New York Man Sentenced in Missoula to More Than 16 Years in Prison for Child Pornography Crime
David Woods, 38, of Corfu, New York, was sentenced today to 15 years of incarceration, for conspiracy to advertise child pornography. Woods was also required to 15 years of supervised release. Chief U.S. District Court Judge Dana Christensen sentenced Woods following a May 22, 2015, hearing, in which Woods pleaded guilty to the offense.
In an Offer of Proof filed by Assistant U.S. Attorney Cyndee Peterson, the government stated that if the case had proceeded to trial, the government would have proven that an invitation-only online bulletin board, referred to as Dark Moon, was created in 2011. It allowed members to advertise and exchange images of child pornography. In early 2012, Woods became an active member of the bulletin board and continued to be an active member in a more advanced role until April 2013. Woods made posts in the advanced member section of the board, which included URL links and preview images of child pornography. Woods also requested child pornography from other members of the Dark Moon and responded to and commented on child pornography posts made by other members. Law enforcement analysis of Woods’ digital and other devices revealed that he used hard drives, a computer, Woods’ digital devices and other evidence, which revealed that he used multiple hard drives and a computer, in commission of the crime. Woods was ordered to forfeit those items at the sentencing.
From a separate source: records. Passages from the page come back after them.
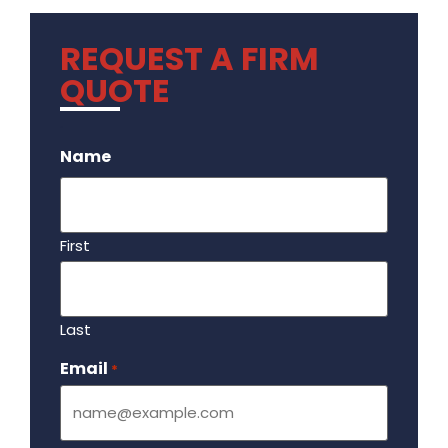
REQUEST A FIRM
QUOTE
.
Name
First
Last
Email
Required
*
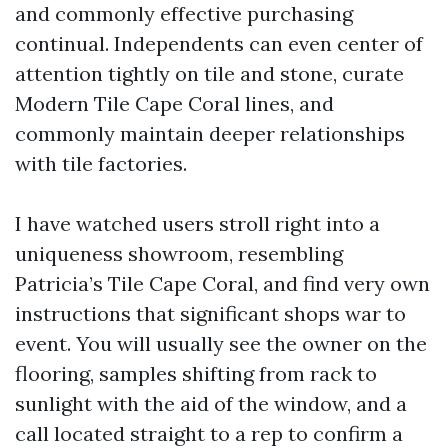
and commonly effective purchasing
continual. Independents can even center of
attention tightly on tile and stone, curate
Modern Tile Cape Coral lines, and
commonly maintain deeper relationships
with tile factories.
I have watched users stroll right into a
uniqueness showroom, resembling
Patricia’s Tile Cape Coral, and find very own
instructions that significant shops war to
event. You will usually see the owner on the
flooring, samples shifting from rack to
sunlight with the aid of the window, and a
call located straight to a rep to confirm a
This case was initiated under the Department of Justice’s Project Safe Childhood initiative which was launched in 2006 to combat the proliferation of technology-facilitated crimes involving the sexual exploitation of children. Through a network of federal, state and local law enforcement agencies and advocacy organizations, Project Safe Childhood attempts to protect children by investigating and prosecuting offenders involved in child sexual exploitation. It is implemented through partnerships including the Montana Internet Crimes Against Children (ICAC) Task Force. The ICAC Task Force Program was created to assist state and local law enforcement agencies by enhancing their investigative response to technology facilitated crimes against children. Investigative agencies in the case include the FBI, Homeland Security Investigations and Montana Division of Criminal Investigation.
Assistant U.S. Attorney Cyndee Peterson prosecuted this case along with Maureen Cain, of the Department of Justice Child Exploitation & Obscenity Section. Because there is no parole in the federal system, Woods will have to serve at least 85 percent of his sentence before he is released from prison.